Contrast, if you will, how the private sector digs itself out of a hole, compared with its vastly inefficient peers in the public sector.
This week Anglo American Platinum (Amplats) and Kumba Iron Ore, both companies in the Anglo American family, gave a master class in how to deal with underperforming assets, high debt, and relentless operational conditions, and still come out on the other side.In the case of Amplats, which is hostage to the same weak metals price affecting everyone, the platinum miner has moved to a net positive cash balance of almost R500-million as of its half-year results.
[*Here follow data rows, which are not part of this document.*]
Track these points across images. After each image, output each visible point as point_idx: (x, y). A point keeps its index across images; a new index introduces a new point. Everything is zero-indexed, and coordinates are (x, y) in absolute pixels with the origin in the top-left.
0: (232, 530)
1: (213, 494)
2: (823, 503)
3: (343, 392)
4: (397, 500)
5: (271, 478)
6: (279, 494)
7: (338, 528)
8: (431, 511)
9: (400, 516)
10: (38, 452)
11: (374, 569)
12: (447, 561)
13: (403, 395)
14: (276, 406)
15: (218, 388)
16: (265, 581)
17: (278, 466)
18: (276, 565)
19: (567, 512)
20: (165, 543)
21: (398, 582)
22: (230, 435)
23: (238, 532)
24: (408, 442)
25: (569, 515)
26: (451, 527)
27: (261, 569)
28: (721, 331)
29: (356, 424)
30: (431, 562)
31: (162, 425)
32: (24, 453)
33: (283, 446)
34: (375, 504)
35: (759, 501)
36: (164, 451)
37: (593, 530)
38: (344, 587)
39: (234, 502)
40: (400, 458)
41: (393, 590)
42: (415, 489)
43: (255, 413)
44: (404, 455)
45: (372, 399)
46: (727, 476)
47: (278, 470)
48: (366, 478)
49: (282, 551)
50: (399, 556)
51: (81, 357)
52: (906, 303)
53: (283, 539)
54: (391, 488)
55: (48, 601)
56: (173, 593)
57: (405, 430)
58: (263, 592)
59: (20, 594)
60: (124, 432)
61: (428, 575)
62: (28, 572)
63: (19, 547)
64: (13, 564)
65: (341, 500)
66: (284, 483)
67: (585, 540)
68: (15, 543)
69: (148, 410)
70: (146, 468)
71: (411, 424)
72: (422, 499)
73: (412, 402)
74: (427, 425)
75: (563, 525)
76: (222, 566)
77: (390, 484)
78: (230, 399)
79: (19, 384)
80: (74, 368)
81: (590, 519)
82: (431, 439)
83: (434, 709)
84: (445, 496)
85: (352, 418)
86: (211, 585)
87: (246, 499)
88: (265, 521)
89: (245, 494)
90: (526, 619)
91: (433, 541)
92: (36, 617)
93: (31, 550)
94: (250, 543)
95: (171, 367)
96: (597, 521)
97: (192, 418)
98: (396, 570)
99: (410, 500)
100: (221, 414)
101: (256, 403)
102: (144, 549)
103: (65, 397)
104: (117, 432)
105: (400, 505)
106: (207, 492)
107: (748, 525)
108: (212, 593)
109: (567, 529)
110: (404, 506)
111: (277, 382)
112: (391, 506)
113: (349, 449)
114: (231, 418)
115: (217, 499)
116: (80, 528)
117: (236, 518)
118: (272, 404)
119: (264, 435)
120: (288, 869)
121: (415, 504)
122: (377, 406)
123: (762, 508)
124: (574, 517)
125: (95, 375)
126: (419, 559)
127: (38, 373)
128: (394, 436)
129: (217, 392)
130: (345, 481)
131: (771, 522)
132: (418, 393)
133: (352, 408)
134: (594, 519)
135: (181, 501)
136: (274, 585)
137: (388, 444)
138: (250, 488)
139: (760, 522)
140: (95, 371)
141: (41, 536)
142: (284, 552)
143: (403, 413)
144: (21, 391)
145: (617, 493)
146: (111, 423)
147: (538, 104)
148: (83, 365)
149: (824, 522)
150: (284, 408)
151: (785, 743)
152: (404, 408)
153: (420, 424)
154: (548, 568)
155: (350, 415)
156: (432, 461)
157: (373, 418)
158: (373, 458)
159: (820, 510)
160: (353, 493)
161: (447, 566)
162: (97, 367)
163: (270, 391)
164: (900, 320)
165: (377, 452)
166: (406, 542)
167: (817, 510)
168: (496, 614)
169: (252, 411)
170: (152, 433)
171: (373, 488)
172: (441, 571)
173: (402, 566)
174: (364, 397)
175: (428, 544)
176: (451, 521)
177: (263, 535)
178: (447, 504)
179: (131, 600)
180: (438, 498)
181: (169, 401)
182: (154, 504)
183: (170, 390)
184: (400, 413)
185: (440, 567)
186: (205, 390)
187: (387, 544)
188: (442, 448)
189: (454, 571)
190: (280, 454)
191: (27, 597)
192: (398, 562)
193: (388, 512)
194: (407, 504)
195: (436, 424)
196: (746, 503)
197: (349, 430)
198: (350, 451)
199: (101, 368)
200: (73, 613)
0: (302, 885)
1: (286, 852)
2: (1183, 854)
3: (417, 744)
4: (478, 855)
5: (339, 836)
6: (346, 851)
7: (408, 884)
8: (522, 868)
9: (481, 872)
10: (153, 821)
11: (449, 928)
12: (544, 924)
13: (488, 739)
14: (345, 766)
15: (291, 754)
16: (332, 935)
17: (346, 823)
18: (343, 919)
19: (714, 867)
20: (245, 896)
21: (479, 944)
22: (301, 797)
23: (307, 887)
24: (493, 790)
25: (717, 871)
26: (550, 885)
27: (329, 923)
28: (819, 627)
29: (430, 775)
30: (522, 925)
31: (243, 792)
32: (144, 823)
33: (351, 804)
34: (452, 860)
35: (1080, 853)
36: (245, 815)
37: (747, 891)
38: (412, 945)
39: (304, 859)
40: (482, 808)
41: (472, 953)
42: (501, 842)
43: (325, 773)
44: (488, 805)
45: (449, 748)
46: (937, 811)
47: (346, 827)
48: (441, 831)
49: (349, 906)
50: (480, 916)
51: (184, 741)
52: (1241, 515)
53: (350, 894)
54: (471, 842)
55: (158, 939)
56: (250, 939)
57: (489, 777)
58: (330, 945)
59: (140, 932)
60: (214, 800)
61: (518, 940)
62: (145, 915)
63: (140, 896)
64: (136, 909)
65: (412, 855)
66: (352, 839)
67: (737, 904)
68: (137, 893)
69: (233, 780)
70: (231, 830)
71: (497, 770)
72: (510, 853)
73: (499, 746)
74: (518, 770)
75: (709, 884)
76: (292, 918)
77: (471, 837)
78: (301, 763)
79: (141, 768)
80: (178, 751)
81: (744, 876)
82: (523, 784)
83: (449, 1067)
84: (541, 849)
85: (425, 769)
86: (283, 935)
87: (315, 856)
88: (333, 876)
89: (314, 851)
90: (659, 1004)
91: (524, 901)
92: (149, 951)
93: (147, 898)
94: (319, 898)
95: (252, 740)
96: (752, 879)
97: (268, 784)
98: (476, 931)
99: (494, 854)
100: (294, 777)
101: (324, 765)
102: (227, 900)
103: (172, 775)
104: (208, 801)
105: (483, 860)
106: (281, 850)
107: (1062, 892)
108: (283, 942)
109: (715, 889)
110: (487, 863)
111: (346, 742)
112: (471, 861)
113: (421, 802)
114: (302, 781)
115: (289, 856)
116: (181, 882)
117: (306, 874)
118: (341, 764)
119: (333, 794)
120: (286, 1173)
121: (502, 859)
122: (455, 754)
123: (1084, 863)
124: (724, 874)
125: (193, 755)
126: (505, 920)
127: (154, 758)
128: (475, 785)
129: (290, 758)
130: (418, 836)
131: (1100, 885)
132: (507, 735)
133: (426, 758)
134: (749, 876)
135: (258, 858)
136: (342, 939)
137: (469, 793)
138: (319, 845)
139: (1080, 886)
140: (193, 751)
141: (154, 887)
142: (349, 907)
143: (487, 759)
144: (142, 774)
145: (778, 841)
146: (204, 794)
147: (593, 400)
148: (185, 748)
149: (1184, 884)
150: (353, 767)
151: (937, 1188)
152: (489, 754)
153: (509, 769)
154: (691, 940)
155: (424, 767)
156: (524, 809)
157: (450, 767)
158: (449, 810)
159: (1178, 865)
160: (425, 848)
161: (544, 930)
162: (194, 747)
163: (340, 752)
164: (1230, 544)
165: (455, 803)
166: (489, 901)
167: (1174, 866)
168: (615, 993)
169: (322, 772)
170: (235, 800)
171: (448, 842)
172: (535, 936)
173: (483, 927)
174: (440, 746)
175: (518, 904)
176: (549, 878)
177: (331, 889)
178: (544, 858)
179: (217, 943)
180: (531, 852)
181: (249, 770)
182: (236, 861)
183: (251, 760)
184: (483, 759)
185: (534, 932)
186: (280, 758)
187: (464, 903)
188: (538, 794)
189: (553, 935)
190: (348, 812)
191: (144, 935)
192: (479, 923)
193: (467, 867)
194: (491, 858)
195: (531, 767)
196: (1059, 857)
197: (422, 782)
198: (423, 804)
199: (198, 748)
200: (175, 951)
That’s no mean feat considering that in 2017 it had net debt of R5.9-billion and almost R15-billion in 2014. How did it get there?
Notwithstanding the fortune of having one of the lowest-cost new mines in the platinum world, Mogalakwena, Amplats still had to make tough calls.
It sold mines that it could not defend keeping. It shut shafts that were losing money. It slashed its staff bill by 60%, mainly through those asset sales to other, possibly more gung-ho, players. It held firm against union demands.
The result is a company that can stand on its own, invest in its future, pay its staff, and hand shareholders a return.
This is where capitalism works. There is no backstop, other than shareholders who may be called on to support a company out of their own free will. It can be brutal at times, but it helps ensure that what is of value survives, and may even prosper. Eskom would do well to pay attention.